If a yeast crude extract and ATP are added to isolated histones and DNA, certain elements of the in vivo nucleosome positioning pattern may be recreated in vitro45. In a cell-free extract, combining ATP-dependent nucleosome remodelers increases nucleosome depletion at promoters to the level seen in vivo and also produces positioned nucleosomes (i.e., the +1 and 1 nucleosomes) on each side of the nucleosome-depleted areas. Remodeling enzymes might theoretically just let nucleosomes sample different places quickly, bringing about a thermodynamic equilibrium that is absent when nucleosome assembly is carried out by salt dialysis. Although they effectively mobilize nucleosomes, nucleosome assembly processes comprising the yeast RSC46 or the Drosophila ACF33 do not produce the in vivo pattern. These findings reveal that nucleosome-remodeling enzymes play a crucial role in the specificity of nucleosome location and not just in the translocation of nucleosomes to favored intrinsic sites.
How Does Nucleosome Location Impact Cellular Functions Like Transcription?
It is obvious that various variables, including DNA sequence and protein complexes, influence nucleosome packing across the genome. The traditional theory that nucleosomes restrict transcription factors from binding to motifs inside the nucleosomes seems to hold for most transcription factors. Most functional transcription factor binding motifs exist in nucleosome-free areas in vivo, and the places where the main groove faces away from the octamer appear to be enriched for these motifs. Yet, deviations from these general rules frequently have intriguing effects on regulating genes.

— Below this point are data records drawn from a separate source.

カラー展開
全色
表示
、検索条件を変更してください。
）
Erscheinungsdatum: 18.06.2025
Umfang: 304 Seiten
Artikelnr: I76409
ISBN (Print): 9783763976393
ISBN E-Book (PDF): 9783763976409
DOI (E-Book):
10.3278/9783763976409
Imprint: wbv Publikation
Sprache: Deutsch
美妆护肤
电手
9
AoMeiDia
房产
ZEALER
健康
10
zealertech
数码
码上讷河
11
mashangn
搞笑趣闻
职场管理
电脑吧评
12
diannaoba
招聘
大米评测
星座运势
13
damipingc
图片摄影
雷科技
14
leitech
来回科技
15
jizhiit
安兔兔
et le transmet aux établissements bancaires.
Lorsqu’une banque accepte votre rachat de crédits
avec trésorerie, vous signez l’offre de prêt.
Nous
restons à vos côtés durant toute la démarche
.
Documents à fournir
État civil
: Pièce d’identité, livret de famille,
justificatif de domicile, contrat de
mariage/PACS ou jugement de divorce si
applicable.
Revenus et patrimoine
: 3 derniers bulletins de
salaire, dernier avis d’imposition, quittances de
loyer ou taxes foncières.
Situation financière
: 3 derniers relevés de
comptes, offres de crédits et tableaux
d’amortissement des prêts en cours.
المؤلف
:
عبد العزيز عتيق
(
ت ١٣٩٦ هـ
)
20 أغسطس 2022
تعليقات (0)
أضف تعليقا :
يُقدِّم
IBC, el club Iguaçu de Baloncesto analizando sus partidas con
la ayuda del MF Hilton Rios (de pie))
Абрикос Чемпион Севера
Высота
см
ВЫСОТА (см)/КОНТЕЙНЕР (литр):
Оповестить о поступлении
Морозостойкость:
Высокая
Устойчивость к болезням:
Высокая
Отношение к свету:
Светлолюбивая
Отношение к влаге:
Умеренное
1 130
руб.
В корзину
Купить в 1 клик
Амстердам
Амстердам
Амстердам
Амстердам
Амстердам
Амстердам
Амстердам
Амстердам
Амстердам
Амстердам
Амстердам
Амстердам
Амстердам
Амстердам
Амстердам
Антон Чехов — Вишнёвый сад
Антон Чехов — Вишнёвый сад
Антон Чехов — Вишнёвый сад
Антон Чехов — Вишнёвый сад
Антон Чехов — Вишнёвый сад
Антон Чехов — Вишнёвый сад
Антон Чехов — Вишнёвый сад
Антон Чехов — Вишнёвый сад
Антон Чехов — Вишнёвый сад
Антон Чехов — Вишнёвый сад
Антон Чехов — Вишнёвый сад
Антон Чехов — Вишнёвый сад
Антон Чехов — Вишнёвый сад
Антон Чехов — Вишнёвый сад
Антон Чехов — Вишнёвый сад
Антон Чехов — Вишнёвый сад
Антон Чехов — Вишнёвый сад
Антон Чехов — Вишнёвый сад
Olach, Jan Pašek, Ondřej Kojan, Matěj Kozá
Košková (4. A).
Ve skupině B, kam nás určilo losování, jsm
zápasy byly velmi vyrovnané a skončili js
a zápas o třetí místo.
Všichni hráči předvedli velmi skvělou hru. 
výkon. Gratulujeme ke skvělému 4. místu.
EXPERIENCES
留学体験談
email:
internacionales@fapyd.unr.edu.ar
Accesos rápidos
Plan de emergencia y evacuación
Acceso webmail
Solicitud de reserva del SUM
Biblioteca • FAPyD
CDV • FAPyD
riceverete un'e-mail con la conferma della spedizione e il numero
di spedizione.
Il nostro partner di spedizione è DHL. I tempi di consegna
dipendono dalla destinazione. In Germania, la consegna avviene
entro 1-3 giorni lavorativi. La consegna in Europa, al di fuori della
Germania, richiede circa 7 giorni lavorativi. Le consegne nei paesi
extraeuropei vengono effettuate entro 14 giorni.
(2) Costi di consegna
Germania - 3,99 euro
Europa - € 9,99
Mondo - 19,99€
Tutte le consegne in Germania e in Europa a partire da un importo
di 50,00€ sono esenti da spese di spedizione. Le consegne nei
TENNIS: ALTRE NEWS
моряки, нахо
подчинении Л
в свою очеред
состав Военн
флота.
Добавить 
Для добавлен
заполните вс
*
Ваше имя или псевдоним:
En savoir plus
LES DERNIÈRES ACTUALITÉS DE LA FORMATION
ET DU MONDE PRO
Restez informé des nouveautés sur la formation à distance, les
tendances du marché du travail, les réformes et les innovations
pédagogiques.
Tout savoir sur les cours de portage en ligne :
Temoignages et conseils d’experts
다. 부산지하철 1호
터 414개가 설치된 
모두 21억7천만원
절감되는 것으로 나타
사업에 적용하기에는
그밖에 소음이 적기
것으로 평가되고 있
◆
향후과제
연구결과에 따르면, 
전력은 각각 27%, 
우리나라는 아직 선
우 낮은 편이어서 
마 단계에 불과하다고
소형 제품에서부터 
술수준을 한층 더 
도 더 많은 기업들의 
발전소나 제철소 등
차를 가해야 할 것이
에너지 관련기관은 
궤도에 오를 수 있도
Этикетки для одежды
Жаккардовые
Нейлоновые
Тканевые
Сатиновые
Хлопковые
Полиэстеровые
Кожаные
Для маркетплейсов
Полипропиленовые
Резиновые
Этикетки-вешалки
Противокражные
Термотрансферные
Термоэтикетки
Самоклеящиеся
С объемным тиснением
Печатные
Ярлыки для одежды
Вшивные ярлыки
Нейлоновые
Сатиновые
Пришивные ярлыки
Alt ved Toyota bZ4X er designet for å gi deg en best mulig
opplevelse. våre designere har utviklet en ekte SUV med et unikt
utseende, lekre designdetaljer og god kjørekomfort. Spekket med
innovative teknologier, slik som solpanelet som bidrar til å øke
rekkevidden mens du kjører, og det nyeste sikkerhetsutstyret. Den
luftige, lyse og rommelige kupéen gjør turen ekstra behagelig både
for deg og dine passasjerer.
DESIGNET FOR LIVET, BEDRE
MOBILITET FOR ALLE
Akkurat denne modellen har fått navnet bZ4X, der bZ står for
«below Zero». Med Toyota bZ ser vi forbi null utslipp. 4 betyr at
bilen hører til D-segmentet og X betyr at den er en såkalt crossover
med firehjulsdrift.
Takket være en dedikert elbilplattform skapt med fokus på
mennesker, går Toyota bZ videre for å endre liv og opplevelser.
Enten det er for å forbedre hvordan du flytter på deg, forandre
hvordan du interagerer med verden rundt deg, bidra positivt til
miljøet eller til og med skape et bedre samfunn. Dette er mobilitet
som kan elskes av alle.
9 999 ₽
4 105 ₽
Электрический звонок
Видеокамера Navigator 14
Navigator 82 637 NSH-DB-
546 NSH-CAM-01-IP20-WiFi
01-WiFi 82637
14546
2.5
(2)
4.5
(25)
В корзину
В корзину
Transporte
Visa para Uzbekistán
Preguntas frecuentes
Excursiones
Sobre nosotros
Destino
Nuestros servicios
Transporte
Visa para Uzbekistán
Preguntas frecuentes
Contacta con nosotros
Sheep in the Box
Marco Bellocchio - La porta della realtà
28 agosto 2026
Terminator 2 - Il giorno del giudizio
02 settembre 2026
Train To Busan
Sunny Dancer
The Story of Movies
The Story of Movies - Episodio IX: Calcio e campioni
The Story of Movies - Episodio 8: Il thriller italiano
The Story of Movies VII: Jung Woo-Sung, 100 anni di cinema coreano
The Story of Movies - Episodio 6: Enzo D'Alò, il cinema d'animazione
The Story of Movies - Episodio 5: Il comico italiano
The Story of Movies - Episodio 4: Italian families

Secondly, as was previously mentioned, some transcription factors can remodel nucleosomes on their own. Beautiful in vitro research from the Widom lab demonstrates that the DNA close to the nucleosome's entry/exit point briefly separates from the octamer to reveal any underlying binding sites. It was also demonstrated that binding a transcription factor to a site close to the nucleosome's edge improved the accessibility of additional sites closer to the nucleosome's core. This is particularly intriguing because, even without any direct interaction between the factors on bare DNA, nucleosome occupancy over two motifs can make the binding of one factor reliant on the binding of the other.
Conclusion:
In every DNA-based process that has been researched, the packing of eukaryotic genomes into nucleosomes has a significant effect. Recent advances in genomic technology have made it possible to examine chromatin in greater depth, allowing researchers to explore long-held theories about the connection between sequence, chromatin structure, and control of cellular functions.